ECLI:NL:RBROT:2020:458

Rechtbank Rotterdam

Datum uitspraak
10 januari 2020
Publicatiedatum
22 januari 2020
Zaaknummer
C/10/586397 / JE RK 19-3518
Instantie
Rechtbank Rotterdam
Type
Uitspraak
Procedures
  • Beschikking
Rechters
Vindplaatsen
  • Rechtspraak.nl
AI samenvatting door LexboostAutomatisch gegenereerd

Verlenging ondertoezichtstelling van minderjarigen in het kader van echtscheidingsproblematiek

In deze zaak heeft de kinderrechter van de Rechtbank Rotterdam op 10 januari 2020 uitspraak gedaan over de verlenging van de ondertoezichtstelling van twee minderjarigen, [voornaam minderjarige 1] en [voornaam minderjarige 2]. De ondertoezichtstelling was oorspronkelijk opgelegd bij beschikking van 24 januari 2019 en zou aflopen op 24 januari 2020. De gecertificeerde instelling Jeugdbescherming Rotterdam Rijnmond heeft verzocht om verlenging van de ondertoezichtstelling voor een periode van één jaar, omdat de ouders niet in staat zijn om gezamenlijk goede afspraken te maken over de opvoeding en verzorging van de kinderen.
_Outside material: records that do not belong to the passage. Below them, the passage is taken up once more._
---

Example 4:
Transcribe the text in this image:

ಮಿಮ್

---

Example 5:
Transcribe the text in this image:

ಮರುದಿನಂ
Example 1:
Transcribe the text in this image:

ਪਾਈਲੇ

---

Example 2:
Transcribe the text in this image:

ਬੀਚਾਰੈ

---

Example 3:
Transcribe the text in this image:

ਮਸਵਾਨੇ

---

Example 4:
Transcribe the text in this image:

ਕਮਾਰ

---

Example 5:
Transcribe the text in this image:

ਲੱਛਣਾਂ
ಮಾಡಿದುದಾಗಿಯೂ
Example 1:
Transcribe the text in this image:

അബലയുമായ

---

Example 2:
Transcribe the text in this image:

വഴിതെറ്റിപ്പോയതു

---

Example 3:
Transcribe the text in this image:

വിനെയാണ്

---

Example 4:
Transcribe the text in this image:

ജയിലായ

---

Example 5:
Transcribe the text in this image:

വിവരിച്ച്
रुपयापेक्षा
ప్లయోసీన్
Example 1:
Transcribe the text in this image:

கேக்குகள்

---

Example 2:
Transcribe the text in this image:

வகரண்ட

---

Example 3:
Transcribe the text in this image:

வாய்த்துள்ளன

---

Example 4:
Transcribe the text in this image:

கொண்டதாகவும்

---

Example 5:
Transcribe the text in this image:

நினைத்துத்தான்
De ouders hebben verschillende ideeën over de opvoeding en er zijn spanningen tussen hen die de ontwikkeling van de kinderen bedreigen.
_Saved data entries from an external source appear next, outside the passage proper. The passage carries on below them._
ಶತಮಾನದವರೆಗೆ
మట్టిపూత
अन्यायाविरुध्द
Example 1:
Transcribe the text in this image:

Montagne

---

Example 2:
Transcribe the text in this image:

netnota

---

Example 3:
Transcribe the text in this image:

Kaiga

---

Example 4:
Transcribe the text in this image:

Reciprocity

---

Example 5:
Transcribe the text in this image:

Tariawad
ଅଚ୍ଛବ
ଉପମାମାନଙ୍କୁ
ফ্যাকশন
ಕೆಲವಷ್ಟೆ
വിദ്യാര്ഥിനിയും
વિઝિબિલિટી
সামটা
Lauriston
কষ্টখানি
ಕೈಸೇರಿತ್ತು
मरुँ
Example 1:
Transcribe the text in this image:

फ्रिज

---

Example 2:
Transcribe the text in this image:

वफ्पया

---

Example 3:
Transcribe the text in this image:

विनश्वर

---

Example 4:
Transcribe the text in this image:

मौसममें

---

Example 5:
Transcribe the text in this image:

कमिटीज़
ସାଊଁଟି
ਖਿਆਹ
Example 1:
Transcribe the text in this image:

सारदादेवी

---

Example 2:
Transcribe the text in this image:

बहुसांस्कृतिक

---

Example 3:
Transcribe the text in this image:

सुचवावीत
Tijdens de zitting is de moeder het eens met het verzoek van de GI, terwijl de vader van mening is dat verlenging niet nodig is. De kinderrechter heeft de zaak met gesloten deuren behandeld en geconcludeerd dat, ondanks dat de kinderen zelf geen problemen ervaren, de situatie tussen de ouders hen ernstig in hun ontwikkeling bedreigt. De kinderrechter heeft vastgesteld dat de ouders onvoldoende in staat zijn om samen te werken en dat hulp van een jeugdbeschermer noodzakelijk is. Daarom is besloten om de ondertoezichtstelling van [voornaam minderjarige 1] en [voornaam minderjarige 2] te verlengen tot 24 januari 2021, met de beschikking uitvoerbaar bij voorraad.

Uitspraak

beschikking

RECHTBANK ROTTERDAM

Team Jeugd
Zaakgegevens: C/10/586397 / JE RK 19-3518
datum uitspraak: 10 januari 2020

beschikking verlenging ondertoezichtstelling

in de zaak van

de gecertificeerde instelling Jeugdbescherming Rotterdam Rijnmond,

hierna te noemen
de GI, gevestigd te
Rotterdam,
betreffende

[naam minderjarige 1] ,

geboren op [geboortedatum minderjarige 1] 2008 te [geboorteplaats] , hierna te noemen [voornaam minderjarige 1] ,
[naam minderjarige 2],
geboren op [geboortedatum minderjarige 2] 2008 te [geboorteplaats] , hierna te noemen [voornaam minderjarige 2] .
De kinderrechter merkt als belanghebbenden aan:

[naam moeder] ,

hierna te noemen de moeder, wonende te [woonplaats moeder] ,

[naam vader] ,

hierna te noemen de vader, wonende te [woonplaats vader] .

Het procesverloop

Het procesverloop blijkt uit de volgende stukken:
- het verzoek met bijlagen van de GI van 11 november 2019, ingekomen bij de griffie op
25 november 2019;
- de brief met bijlagen van de GI van 23 december 2019, ingekomen bij de griffie op
24 december 2019.
Op 10 januari 2020 heeft de kinderrechter de zaak ter zitting met gesloten deuren behandeld.
Gehoord zijn:
- de moeder,
- de vader,
- vertegenwoordigsters van de GI, mw. [naam vertegenwoordigster 1] en mw. [naam vertegenwoordigster 2] .

De feiten

Het ouderlijk gezag over [voornaam minderjarige 1] en [voornaam minderjarige 2] wordt uitgeoefend door de ouders.
Bij beschikking van 24 januari 2019 zijn [voornaam minderjarige 1] en [voornaam minderjarige 2] onder toezicht gesteld tot
24 januari 2020.

Het verzoek

De GI heeft verzocht de ondertoezichtstelling van [voornaam minderjarige 1] en [voornaam minderjarige 2] te verlengen voor de duur van één jaar.
De GI handhaaft het verzoek ter zitting en licht het verzoek als volgt toe.
Het is van belang dat de ouders tot een vorm van gezamenlijk ouderschap komen waarin zij goede afspraken kunnen maken over de contactregeling en andere zaken de opvoeding en verzorging van de kinderen betreffend. Op dit moment zijn de ouders daartoe nog niet in staat. Deelname aan Kinderen uit de Knel kan daar wellicht aan bijdragen. Hoewel de kinderen aangeven dat zij zelf geen problemen ervaren als gevolg van de problematiek tussen de ouders, heeft de school wel zorgen over de kinderen.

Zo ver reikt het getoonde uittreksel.